Pirtobrutinib monotherapy in Bruton tyrosine kinase inhibitor-intolerant patients with B-cell malignancies: results of the phase I/II BRUIN trial

Abstract

Bruton tyrosine kinase inhibitors (BTKi) have transformed the treatment of B-cell malignancies, but intolerance has often led to their discontinuation. The phase I/II BRUIN study evaluated pirtobrutinib, a highly selective non-covalent (reversible) BTKi, in patients with relapsed / refractory B-cell malignancies (clinicaltrials.gov 03740529). Pirtobrutinib was investigated in 127 patients with intolerance to at least one prior BTKi therapy in the absence of progressive disease. The most common adverse event (AE) leading to BTKi discontinuation was cardiac disorders (N=40, 31.5%), specifically atrial fibrillation (N=30, 23.6%). The median follow-up was 17.4 months and the median time on pirtobrutinib was 15.3 months. The most common reasons for pirtobrutinib discontinuation were progressive disease (26.8%), AE (10.2%) or death (5.5%). The most frequent treatment-emergent AE were fatigue (39.4%) and neutropenia (37.0%). Among patients who discontinued a prior BTKi for a cardiac issue, 75% had no recurrence of their cardiac AE. No patient discontinued pirtobrutinib for the same AE that led to discontinuation of the prior BTKi.

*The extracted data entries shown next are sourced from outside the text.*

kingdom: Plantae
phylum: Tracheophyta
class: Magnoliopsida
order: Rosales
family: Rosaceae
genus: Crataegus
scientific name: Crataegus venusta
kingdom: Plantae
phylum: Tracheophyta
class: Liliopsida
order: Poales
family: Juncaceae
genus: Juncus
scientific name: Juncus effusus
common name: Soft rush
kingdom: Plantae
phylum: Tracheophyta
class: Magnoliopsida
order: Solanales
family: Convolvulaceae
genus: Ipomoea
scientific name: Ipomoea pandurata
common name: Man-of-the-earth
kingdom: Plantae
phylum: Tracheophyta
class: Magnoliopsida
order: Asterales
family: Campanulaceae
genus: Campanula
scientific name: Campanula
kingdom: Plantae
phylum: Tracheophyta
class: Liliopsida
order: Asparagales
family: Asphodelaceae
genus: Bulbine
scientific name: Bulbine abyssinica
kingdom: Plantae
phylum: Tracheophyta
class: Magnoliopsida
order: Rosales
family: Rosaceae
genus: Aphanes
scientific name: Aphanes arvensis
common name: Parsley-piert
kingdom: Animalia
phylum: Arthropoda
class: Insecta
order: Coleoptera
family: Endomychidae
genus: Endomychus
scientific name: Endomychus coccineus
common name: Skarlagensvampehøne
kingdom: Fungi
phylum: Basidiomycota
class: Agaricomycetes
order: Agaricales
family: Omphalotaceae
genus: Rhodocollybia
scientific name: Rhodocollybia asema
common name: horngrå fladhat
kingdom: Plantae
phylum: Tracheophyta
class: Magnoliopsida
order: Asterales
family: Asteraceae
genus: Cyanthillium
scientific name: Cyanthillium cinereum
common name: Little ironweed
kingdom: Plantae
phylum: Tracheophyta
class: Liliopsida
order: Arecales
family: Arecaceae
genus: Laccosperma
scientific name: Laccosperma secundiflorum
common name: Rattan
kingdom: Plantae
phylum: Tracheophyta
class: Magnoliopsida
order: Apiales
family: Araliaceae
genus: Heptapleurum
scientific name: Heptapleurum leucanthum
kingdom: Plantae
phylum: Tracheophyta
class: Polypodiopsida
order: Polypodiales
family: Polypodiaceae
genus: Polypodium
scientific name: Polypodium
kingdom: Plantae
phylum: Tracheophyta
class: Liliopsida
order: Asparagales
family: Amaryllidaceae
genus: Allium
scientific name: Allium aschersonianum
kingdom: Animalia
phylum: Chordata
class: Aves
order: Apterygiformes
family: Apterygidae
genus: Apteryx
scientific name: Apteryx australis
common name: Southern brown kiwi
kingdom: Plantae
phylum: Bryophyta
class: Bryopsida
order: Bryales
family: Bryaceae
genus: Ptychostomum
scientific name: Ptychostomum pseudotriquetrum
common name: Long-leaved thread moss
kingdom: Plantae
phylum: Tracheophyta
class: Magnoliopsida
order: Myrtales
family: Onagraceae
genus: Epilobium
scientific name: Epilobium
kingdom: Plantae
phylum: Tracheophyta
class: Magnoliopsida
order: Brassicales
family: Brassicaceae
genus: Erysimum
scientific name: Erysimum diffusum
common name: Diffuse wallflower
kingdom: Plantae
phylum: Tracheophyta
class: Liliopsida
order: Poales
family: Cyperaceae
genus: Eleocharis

In 78 chronic lymphocytic / small lymphocytic lymphoma (CLL/SLL) and 21 mantle cell lymphoma (MCL) patients intolerant to prior BTKi, overall response rate to pirtobrutinib was 76.9% and 81.0%, respectively. Median progression-free survival for CLL/SLL was 28.4 months but was not estimable for MCL. These results suggest that pirtobrutinib was safe, well-tolerated, and an efficacious option in patients with prior BTKi-intolerance.

Figure 1.

Recurrence with pirtobrutinib treatment of treatment emergent adverse events that had previously led to discontinuation of prior Bruton tyrosine kinase inhibitor within the same patient. Common treatment emergent adverse event (TEAE) categories that had led to discontinuation of prior Bruton tyrosine kinase inhibitor (BTKi) are shown; an individual patient may be counted in more than one category. ^aCardiac disorders include atrial fibrillation. ^bPrior discontinuation infection types were not specified for most patients, so any infection recurrence was investigated. Among the 6 patients with a grade >3 infection recurrence, 11 grade ≥3 events were reported and included: diarrhea and salmonellosis in 1 patient; bacteremia, septic shock, and fungal pneumonia in 1 patient; pneumonia, COVID-19, and COVID-19 pneumonia in 1 patient; and pneumonia, viral pneumonia, and COVID-19 pneumonia each in 1 patient. ^cGastrointestinal disorders include diarrhea. ^dOne patient had recurrence of pain in the same site, 3 had new / different pain, and 2 had no pain; no patient discontinued pirtobrutinib for pain.

Figure 2.

Pirtobrutinib efficacy in patients intolerant to prior Bruton tyrosine kinase inhibitor. Waterfall plot of best change in tumor burden based on investigator assessments. Best change in tumor size was defined as the maximum % change in the sum of product diameters (SPD) at a post-baseline assessment relative to baseline. Pirtobrutinib exhibited promising efficacy across B-cell malignancies among patients who experienced intolerance to prior Bruton tyrosine kinase inhibitor (BTKi). Data for 12 patients are not shown due to 6 patients having no target lesions identified at baseline, and 6 patients with no / incomplete post-baseline lesion measurements. CLL: chronic lymphocytic lymphoma; SLL: small lymphocytic lymphoma.

Figure 3.

Progression-free survival in patients intolerant to prior Bruton tyrosine kinase inhibitor. Median progression-free survival (PFS) for patients with chronic lymphocytic lymphoma (CLL) / small lymphocytic lymphoma (SLL) was 28.4 months (95% Confidence Interval [CI]: 21.8-not estimable [NE]), while median PFS was not estimable for patients with mantle cell lymphoma (MCL). Median overall survival was not estimable for CLL/SLL or MCL.